7. How Long We Keep Your Data
We retain your personal data for the following periods:
| Data Type | Retention Period |
|---|---|
| Booking and contact details | 3 years from your visit date |
| Payment transaction records | 7 years (required for tax/accounting compliance) |
| Analytics data | 26 months (Google Analytics default) |
| Cookie consent records | 1 year |
After these periods, your data is securely deleted or anonymised.
8. Your Rights Under GDPR
If you are located in the EU, UK, or another region with applicable privacy laws, you have the following rights regarding your personal data:
- Right to access — You can request a copy of the personal data we hold about you
- Right to rectification — You can ask us to correct any inaccurate or incomplete data
- Right to erasure — You can request that we delete your personal data, subject to legal retention requirements
- Right to restrict processing — You can ask us to limit how we use your data in certain circumstances
- Right to data portability — You can request your data in a structured, machine-readable format
- Right to object — You can object to our processing of your data where we rely on legitimate interests
- Right to withdraw consent — Where we process your data based on consent (e.g. analytics cookies), you can withdraw that consent at any time via our Cookie Settings
9. Data Security
We take the security of your personal data seriously. We use appropriate technical and organisational measures to protect your information against unauthorised access, loss, or misuse. These include:
- Secure HTTPS encryption on all pages of bookbrancastle.ro
- Payment processing exclusively through Stripe’s PCI-DSS certified infrastructure
- Access controls limiting who can view booking and customer data
While we take every precaution, no data transmission over the internet can be guaranteed as 100% secure. If you have concerns about a specific interaction, please contact us.
10. Cookies
We use cookies on bookbrancastle.ro to enable booking functionality, analyse website traffic, and measure the performance of our advertising.
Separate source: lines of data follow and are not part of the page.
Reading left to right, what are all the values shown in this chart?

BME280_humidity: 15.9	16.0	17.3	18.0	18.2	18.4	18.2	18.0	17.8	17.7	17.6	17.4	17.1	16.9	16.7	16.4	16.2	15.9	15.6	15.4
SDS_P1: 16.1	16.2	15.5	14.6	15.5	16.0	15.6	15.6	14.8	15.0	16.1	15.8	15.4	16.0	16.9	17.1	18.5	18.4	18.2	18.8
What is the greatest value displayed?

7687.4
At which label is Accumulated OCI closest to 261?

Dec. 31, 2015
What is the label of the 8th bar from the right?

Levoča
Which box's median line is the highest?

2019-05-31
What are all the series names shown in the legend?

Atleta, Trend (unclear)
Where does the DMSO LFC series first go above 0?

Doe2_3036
For full details of the cookies we use and how to manage your preferences, please see our Cookie Policy.
11. Children’s Privacy
bookbrancastle.ro is not directed at children under the age of 16. We do not knowingly collect personal data from children. If you believe a child has submitted personal data through our website, please contact us and we will delete it promptly.
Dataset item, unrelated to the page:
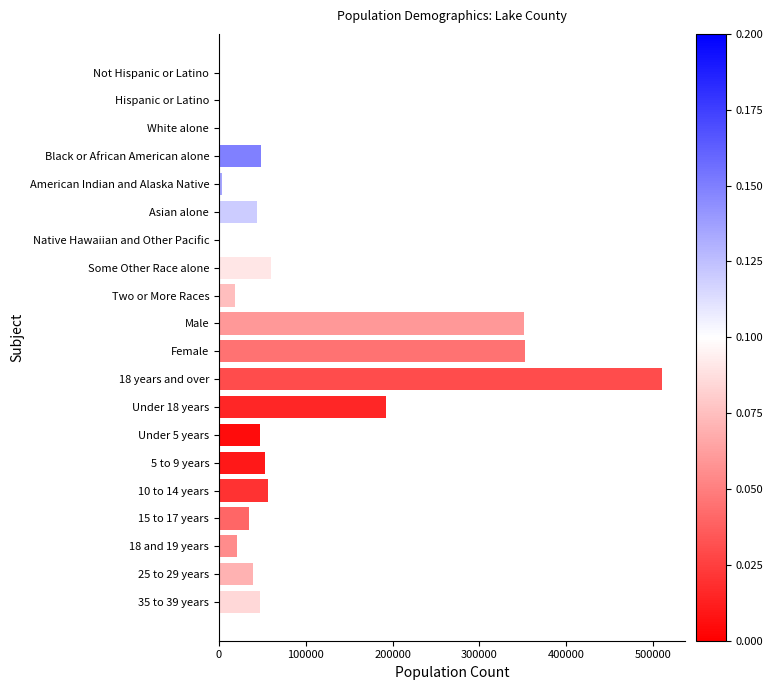

What is the greatest value displayed?

510790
12. Changes to This Policy
We may update this Privacy Policy from time to time to reflect changes in our practices, technology, or applicable law. The “Last updated” date at the top of this page will always show the most recent version. We encourage you to review this policy periodically.
For significant changes, we will make reasonable efforts to notify you — for example, by displaying a notice on our website.
13. Contact & Complaints
If you have any questions, concerns, or complaints about how we handle your personal data, please contact us.
This Privacy Policy applies solely to bookbrancastle.ro and does not cover any third-party websites or services linked from our pages.